À l’opposé de ce mouvement de « crabes », il y a le geste du Christ en croix, ouvrant largement ses bras sur le monde. Ces bras ne peuvent pas se replier sur eux-mêmes. Ils sont définitivement ouverts sur les autres, non pas pour les utiliser, pour en tirer profit, non pas à condition, mais pour toujours et pour leur donner tout, ce qu’il y a de meilleur et le meilleur de soi-même, au besoin leur donner sa propre vie. C’est comme cela que Dieu nous aime. C’est comme cela que par la voix de son Fils, il nous demande de nous aimer les uns les autres. Depuis la nuit des temps, depuis que Caïn a tué par jalousie son frère Abel, le monde souffre du manque d’Amour. Or, c’est l’unique remède qui puisse le sauver.

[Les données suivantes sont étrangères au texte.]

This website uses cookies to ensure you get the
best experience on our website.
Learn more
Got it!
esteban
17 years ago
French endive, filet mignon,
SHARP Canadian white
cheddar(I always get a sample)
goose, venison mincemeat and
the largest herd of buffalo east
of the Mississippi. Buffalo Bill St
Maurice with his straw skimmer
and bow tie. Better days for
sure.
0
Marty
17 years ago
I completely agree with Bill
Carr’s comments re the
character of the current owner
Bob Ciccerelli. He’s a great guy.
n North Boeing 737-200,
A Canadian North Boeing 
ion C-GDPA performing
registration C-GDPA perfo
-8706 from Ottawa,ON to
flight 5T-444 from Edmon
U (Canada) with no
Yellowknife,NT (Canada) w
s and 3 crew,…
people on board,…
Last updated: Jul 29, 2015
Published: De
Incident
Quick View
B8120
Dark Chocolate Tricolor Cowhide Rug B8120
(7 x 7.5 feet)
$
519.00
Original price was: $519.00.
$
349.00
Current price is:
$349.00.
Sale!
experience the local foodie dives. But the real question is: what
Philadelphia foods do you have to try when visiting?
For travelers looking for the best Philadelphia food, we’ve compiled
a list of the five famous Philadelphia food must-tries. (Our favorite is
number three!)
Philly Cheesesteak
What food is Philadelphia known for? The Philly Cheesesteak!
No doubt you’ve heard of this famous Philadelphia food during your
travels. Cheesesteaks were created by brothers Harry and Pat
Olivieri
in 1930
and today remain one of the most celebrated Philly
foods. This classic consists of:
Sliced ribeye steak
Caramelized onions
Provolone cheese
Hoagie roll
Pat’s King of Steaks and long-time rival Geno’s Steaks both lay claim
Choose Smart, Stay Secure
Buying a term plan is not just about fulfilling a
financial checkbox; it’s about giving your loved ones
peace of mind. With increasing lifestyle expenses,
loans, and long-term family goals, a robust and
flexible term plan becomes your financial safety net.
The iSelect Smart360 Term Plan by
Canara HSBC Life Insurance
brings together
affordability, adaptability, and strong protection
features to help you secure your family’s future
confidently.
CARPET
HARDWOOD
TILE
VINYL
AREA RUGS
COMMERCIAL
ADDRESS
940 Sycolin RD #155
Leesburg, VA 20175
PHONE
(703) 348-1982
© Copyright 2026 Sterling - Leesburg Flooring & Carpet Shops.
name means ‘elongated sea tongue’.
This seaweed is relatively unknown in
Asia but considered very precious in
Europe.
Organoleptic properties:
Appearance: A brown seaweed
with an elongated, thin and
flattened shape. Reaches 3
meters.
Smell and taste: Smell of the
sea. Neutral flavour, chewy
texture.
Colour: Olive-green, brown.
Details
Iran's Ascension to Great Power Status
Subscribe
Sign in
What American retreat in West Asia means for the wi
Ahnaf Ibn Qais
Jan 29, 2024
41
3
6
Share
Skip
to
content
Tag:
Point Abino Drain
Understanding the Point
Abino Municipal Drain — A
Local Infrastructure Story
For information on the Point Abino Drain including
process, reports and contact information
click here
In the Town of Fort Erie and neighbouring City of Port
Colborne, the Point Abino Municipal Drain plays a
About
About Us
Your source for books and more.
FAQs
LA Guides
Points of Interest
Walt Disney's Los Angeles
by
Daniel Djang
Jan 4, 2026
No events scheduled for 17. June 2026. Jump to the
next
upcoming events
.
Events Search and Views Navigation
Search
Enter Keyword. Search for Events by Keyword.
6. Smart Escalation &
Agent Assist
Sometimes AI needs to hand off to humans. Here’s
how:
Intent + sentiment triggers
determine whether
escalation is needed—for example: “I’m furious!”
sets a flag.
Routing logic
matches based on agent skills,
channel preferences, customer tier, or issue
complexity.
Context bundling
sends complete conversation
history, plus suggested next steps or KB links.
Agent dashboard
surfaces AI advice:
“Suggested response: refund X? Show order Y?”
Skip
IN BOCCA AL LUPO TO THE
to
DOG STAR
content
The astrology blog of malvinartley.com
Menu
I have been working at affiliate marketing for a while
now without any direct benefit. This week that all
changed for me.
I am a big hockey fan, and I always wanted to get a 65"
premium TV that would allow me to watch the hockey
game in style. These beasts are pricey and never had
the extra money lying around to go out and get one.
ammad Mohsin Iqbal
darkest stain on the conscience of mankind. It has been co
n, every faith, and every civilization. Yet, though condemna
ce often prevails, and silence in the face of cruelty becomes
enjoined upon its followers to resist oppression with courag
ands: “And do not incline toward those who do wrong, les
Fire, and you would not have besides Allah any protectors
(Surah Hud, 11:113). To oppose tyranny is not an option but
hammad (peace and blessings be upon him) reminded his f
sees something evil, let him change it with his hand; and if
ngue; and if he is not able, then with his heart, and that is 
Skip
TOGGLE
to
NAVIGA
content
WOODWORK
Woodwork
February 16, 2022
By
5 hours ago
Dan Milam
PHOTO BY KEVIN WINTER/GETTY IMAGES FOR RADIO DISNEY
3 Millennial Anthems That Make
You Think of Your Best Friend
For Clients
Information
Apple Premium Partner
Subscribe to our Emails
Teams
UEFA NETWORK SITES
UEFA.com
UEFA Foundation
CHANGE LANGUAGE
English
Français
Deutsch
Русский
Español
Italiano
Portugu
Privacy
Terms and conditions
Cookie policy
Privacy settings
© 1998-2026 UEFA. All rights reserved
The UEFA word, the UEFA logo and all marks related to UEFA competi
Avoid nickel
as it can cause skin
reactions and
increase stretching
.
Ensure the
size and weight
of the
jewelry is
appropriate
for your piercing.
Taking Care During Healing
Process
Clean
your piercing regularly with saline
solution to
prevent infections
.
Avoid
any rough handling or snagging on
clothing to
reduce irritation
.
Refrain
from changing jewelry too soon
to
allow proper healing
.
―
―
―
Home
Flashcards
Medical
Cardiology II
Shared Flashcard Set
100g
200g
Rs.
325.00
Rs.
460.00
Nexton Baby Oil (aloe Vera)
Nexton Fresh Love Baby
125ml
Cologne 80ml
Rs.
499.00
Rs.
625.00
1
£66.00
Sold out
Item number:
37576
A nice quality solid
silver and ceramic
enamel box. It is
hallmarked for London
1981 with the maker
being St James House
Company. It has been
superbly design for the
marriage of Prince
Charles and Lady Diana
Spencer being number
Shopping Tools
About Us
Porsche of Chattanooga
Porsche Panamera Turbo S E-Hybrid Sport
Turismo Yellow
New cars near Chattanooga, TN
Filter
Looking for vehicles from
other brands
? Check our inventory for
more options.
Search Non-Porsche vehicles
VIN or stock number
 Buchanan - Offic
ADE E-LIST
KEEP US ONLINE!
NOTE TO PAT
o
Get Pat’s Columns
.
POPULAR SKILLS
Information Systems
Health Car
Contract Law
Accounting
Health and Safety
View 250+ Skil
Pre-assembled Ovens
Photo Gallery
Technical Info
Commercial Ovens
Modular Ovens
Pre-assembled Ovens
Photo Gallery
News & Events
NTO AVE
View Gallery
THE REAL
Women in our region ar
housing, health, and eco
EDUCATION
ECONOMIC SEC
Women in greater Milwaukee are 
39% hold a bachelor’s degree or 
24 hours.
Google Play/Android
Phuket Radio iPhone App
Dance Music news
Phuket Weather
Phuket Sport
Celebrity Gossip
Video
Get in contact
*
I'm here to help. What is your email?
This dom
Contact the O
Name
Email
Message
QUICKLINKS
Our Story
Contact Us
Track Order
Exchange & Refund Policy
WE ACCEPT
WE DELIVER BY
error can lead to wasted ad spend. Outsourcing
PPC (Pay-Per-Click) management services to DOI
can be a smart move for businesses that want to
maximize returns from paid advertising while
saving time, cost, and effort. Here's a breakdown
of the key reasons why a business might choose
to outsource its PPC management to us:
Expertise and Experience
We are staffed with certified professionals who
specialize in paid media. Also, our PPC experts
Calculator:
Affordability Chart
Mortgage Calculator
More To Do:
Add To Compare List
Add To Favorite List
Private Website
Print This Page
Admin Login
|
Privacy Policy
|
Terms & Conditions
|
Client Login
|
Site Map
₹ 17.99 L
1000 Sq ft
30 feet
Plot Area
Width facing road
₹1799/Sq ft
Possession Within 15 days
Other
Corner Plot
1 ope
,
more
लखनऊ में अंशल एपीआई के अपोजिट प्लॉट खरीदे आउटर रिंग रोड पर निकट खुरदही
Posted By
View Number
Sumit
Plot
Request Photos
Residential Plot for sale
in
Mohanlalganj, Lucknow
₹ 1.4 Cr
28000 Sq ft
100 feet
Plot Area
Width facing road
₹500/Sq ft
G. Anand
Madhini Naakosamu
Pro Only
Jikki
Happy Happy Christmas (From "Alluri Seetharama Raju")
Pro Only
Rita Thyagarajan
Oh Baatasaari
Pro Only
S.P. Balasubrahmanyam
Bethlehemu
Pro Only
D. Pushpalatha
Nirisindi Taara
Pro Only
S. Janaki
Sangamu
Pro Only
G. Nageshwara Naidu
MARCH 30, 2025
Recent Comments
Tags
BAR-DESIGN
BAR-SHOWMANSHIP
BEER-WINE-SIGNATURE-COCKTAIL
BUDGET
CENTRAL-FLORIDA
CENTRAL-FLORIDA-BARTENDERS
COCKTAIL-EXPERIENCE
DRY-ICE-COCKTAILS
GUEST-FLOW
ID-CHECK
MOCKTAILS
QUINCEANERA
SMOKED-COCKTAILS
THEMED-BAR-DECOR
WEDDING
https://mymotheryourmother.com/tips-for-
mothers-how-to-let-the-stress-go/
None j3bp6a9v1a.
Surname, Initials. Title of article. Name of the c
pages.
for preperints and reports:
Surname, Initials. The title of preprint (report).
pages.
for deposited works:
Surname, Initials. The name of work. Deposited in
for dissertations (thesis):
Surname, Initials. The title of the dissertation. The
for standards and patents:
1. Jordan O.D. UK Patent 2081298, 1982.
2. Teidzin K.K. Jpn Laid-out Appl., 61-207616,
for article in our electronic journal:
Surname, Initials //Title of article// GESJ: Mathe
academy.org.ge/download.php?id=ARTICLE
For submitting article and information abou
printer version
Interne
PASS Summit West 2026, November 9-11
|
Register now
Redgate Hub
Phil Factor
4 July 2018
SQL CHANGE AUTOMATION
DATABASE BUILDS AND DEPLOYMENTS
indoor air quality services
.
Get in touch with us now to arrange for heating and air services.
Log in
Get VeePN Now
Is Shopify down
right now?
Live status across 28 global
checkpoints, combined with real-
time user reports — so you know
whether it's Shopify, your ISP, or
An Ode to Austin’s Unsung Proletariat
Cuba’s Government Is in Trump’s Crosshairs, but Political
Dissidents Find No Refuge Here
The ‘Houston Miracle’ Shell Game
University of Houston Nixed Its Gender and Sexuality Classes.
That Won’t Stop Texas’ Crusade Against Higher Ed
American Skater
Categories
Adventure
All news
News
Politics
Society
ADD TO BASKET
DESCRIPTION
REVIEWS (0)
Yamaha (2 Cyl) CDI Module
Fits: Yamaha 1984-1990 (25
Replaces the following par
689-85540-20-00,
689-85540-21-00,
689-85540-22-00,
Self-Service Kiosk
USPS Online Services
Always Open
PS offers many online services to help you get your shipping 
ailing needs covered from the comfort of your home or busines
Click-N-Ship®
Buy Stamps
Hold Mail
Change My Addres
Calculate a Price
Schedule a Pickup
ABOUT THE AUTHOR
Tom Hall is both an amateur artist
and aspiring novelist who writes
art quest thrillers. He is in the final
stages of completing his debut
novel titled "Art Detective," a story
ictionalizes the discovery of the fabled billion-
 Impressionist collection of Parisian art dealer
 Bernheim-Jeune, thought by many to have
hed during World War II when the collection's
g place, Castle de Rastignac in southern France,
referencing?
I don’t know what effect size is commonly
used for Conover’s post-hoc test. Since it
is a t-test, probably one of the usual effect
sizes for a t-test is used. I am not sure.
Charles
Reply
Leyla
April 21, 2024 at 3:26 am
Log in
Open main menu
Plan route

Ce dimanche nous invite, si nous sommes disciples du Christ, et même si nous ne l’étions pas, à aimer comme Dieu nous aime. Non pas en accomplissant forcément des actes merveilleux et extraordinaires mais en nous décentrant un peu de nous-même pour être attentifs aux autres et accepter d’être à leur service, avec amour, au cœur de toutes nos responsabilités. La petite sainte Thérèse de Lisieux disait : « Aimer, c’est tout donner et se donner soi-même. » Que le Seigneur, nous donne la grâce d’en être convaincus. Amen.